Something for the guys at ESET to think about...

[NOD32 user]

I'm pretty sure that EXCLUDE is the as No, always button you wanted - I can not find any entry created by it's use except for in the list of excluded certificates which means that when that certificate is used to authenticate an SSL connection it's SSL traffic is not scanned.

I've actually found a couple of things that don't operate as expected when SSL scanning is enabled (one of them is the http://sync.live.com/ app) so for those I've removed the certificate from the Trusted Certificates list and used exactly that option when prompted again later, so all is well again.

Cheers

[MasterTB]

Quote:

Originally Posted by NOD32 user

I'm pretty sure that EXCLUDE is the as No, always button you wanted - I can not find any entry created by it's use except for in the list of excluded certificates which means that when that certificate is used to authenticate an SSL connection it's SSL traffic is not scanned.

Not quite, when you say EXCLUDE, as you mention, the traffic is not scanned, BUT when you say NO, the traffic is blocked because you're telling Eset that you DON'T trust the certificate.
There should be an ALWAYS NO button..

[MasterTB]

Another fault in Eset's SSL secure check is that EV Enabled sites do not show up GREEN on Opera, instead they show up Yellow, which means Secure but not EV secure.
I believe the Eset's root certificate should be faithful to the security of the site checking so that the user really sees the site as it is supposed to be seen.

[MasterTB]

Here we go again... SSL broken on my newly installed V4 314 Spanish.
It worked for about a day, and now... broken... what can I say...
I'm leaving a pic, with a time stamp so that it is clear that it just happened.

[nodyforever]

Hello MasterB,

My images:

[muppetman]

I have noticed that SSL scan doesn't seem to pickup the eicar test string.

For example, click on this (with SSL scanning enabled)

https://secure.eicar.org/eicar.com.txt

It should alarm, but it doesn't.

As comparison, here is the eicar file, not delivered via SSL

http://www.eicar.org/download/eicar.com.txt

Is this a bug?

ESS Details: 4.0.314.0

Code:

Virus signature database: 3912 (20090306)
Update module: 1028 (20090302)
Antivirus and antispyware scanner module: 1188 (20090301)
Advanced heuristics module: 1090 (20090219)
Archive support module: 1091 (20090213)
Cleaner module: 1038 (20090210)
Anti-Stealth support module: 1010 (20090302)
Personal firewall module: 1044 (20090121)
Antispam module: 1011 (20090114)
System status module: 1210 (20090306)
Self-defense support module : 1005 (20081105)

[jerick70]

I am having problems with SSL too.
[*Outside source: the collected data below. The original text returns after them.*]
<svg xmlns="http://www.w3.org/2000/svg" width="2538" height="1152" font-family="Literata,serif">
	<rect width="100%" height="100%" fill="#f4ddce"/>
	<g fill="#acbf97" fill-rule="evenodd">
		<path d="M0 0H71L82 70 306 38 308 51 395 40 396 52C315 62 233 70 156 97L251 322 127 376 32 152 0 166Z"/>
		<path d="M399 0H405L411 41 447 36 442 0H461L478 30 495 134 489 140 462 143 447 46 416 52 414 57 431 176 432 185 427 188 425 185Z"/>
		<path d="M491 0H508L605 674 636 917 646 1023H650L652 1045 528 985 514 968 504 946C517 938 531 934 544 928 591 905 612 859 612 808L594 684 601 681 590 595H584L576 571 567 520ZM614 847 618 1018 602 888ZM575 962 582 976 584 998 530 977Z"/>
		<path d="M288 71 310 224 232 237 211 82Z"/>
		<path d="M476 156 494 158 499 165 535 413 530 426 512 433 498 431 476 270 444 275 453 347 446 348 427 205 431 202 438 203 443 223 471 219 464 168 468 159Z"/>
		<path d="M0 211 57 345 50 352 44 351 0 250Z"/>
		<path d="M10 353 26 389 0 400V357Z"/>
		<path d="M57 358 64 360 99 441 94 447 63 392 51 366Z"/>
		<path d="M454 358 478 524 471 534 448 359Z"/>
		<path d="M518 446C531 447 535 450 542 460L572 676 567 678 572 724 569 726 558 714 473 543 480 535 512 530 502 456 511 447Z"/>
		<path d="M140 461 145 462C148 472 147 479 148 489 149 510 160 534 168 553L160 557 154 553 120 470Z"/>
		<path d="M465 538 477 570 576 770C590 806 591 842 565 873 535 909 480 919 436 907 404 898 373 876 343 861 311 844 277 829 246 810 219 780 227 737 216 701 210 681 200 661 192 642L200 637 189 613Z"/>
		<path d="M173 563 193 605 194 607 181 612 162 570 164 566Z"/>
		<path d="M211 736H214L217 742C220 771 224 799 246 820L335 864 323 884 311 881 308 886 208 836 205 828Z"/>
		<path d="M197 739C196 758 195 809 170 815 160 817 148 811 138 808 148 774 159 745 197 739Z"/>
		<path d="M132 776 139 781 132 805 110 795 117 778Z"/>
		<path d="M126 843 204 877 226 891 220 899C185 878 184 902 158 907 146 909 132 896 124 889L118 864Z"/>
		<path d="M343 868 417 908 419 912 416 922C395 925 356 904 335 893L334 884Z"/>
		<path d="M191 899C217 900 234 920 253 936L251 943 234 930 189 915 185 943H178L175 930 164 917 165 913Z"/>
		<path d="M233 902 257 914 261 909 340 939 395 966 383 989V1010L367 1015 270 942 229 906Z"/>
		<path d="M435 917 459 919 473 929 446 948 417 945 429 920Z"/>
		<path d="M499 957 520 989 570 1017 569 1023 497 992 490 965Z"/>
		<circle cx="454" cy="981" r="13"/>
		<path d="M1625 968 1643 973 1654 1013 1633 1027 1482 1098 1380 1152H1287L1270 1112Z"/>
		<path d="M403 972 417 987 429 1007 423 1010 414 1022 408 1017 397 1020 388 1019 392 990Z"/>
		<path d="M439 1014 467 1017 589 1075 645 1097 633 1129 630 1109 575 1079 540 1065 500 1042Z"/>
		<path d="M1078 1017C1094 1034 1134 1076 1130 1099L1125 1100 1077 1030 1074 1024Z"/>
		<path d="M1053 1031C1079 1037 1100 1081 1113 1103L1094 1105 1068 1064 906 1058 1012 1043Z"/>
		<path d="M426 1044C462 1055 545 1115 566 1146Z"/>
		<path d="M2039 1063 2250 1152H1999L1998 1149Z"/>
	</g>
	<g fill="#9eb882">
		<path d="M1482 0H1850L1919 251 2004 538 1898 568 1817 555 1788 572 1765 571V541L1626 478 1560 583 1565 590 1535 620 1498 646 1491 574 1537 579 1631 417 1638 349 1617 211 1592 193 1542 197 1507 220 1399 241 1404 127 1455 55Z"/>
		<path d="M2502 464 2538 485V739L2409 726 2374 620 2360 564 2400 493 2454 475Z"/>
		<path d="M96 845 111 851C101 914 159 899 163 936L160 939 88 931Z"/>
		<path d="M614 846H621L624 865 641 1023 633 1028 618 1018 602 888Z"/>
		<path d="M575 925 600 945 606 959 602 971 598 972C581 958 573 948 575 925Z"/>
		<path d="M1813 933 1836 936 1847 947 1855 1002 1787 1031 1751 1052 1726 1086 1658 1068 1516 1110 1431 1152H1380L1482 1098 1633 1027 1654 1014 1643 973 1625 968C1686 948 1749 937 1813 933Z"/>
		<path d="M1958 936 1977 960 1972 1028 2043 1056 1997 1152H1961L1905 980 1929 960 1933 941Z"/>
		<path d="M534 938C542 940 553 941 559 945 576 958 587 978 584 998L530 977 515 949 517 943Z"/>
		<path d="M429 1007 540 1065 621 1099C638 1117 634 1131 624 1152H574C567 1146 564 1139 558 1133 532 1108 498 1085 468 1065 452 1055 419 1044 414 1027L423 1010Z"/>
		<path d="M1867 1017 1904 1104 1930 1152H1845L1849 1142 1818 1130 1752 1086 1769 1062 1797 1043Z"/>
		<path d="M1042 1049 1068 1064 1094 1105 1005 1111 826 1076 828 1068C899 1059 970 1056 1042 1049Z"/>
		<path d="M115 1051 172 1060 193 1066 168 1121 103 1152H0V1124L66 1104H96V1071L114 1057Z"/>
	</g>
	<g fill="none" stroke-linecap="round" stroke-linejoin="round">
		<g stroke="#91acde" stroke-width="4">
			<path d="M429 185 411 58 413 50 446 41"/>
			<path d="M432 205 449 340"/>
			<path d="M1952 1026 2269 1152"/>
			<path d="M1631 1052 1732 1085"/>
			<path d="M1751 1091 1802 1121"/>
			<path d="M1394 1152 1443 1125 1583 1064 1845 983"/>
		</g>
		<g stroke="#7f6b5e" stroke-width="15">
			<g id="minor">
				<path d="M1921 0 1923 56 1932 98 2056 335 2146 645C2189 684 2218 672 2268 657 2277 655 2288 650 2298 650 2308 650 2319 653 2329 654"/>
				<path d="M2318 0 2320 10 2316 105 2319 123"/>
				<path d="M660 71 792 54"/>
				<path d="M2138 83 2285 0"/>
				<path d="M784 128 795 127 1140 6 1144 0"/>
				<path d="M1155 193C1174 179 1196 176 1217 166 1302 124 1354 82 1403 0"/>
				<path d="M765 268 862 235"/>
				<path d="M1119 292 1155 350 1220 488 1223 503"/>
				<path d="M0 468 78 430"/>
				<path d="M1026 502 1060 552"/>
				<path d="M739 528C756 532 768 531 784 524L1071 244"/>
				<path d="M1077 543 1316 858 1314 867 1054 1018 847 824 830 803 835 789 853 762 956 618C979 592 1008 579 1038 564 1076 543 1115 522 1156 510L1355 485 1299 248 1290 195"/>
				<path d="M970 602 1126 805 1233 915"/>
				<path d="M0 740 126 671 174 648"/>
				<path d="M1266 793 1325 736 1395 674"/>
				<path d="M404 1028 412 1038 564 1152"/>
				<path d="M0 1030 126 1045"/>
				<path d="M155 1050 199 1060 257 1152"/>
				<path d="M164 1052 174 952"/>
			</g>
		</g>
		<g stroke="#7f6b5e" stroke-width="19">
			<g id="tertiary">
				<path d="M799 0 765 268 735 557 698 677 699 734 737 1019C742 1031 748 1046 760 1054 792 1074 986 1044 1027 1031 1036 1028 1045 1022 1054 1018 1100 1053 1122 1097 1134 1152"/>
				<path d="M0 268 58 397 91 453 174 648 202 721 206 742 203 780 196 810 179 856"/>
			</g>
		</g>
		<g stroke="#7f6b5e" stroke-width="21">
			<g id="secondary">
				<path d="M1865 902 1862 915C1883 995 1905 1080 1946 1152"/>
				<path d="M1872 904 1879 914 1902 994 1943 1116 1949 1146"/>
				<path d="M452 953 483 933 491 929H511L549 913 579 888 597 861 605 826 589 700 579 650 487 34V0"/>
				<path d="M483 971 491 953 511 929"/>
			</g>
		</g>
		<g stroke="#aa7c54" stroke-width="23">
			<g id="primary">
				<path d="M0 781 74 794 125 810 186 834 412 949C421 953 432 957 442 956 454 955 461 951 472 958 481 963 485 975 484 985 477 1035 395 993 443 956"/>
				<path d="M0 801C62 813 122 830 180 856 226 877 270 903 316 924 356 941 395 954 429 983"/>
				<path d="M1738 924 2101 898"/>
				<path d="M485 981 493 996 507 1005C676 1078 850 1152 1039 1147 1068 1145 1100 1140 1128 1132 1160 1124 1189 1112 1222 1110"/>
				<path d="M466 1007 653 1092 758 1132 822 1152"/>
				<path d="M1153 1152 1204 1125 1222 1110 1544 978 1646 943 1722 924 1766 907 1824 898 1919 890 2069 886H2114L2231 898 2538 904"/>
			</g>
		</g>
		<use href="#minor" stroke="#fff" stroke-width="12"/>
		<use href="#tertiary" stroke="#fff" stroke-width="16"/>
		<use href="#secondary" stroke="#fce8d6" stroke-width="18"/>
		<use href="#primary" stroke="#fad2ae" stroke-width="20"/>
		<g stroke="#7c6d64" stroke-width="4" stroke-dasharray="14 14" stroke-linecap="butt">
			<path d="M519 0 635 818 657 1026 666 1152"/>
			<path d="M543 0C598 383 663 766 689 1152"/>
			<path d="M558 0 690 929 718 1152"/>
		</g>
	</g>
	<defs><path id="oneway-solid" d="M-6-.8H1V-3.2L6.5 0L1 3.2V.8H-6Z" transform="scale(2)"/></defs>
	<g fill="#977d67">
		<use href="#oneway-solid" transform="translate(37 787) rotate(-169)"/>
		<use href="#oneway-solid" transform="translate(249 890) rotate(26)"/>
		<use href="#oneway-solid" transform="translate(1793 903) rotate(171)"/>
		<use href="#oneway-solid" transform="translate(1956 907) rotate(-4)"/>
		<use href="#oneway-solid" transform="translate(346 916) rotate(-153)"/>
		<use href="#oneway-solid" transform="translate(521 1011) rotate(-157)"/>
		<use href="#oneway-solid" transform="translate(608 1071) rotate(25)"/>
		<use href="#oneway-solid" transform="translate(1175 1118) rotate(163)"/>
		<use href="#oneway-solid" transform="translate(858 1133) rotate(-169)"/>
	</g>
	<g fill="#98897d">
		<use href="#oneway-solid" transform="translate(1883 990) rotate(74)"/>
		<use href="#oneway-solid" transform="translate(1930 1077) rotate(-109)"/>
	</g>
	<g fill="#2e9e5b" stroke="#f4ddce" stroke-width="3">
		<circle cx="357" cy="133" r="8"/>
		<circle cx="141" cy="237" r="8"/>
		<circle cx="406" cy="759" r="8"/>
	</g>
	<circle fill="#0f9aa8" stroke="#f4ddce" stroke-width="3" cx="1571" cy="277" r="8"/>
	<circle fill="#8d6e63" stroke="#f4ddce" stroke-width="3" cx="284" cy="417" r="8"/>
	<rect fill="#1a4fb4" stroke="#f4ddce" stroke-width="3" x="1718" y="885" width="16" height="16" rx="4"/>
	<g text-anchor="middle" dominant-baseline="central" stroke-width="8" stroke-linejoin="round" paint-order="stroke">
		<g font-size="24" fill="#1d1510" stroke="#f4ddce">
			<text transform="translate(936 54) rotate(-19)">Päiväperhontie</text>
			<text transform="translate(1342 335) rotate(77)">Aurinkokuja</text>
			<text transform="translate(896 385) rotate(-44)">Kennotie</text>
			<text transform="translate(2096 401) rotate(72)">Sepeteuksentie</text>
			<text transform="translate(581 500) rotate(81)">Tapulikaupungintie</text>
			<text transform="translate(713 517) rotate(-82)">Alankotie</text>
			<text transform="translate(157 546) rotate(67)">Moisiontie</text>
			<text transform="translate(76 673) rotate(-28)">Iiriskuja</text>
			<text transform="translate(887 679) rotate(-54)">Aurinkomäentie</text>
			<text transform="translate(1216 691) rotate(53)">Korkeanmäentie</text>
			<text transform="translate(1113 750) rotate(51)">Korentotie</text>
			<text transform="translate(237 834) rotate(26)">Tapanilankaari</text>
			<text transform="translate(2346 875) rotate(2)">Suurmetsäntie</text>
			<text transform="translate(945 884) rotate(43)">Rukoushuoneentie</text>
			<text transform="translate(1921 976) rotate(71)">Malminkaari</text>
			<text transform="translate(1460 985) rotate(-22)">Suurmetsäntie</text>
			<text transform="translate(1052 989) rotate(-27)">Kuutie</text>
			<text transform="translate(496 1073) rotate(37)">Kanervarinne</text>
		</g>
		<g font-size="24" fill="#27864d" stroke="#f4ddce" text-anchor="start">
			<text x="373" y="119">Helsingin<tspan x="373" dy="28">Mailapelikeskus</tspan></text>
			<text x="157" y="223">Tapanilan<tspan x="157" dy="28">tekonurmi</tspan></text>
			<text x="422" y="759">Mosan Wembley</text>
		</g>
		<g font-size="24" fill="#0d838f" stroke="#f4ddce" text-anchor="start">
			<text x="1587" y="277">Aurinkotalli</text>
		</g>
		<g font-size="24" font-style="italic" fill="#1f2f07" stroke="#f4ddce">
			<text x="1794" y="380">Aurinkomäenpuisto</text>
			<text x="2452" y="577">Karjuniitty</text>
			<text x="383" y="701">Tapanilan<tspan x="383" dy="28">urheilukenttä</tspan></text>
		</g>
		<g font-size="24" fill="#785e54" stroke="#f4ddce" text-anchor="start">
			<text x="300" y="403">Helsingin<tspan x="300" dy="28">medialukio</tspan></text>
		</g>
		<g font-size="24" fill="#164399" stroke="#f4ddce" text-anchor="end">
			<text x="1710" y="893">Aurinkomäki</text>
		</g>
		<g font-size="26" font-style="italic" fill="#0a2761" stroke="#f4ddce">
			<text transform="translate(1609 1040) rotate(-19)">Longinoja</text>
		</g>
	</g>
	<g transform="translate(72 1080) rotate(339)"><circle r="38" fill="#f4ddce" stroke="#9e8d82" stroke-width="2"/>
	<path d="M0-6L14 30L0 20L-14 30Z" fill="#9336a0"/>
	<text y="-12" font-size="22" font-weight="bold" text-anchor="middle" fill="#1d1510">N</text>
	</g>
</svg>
I had to turn it off before it drove me mad . Anyway... the big issue I was having was with the Gmail plugin for Firefox. I would get an error saying the website had an invalid certificate. I couldn't get ESS to like the website as hard as I tried. I added the website it was looking for to the Address Management list and no go. I will post some images when I get home tonight.

Edit: Well I can't get the error to come up anymore. Not sure what the difference is??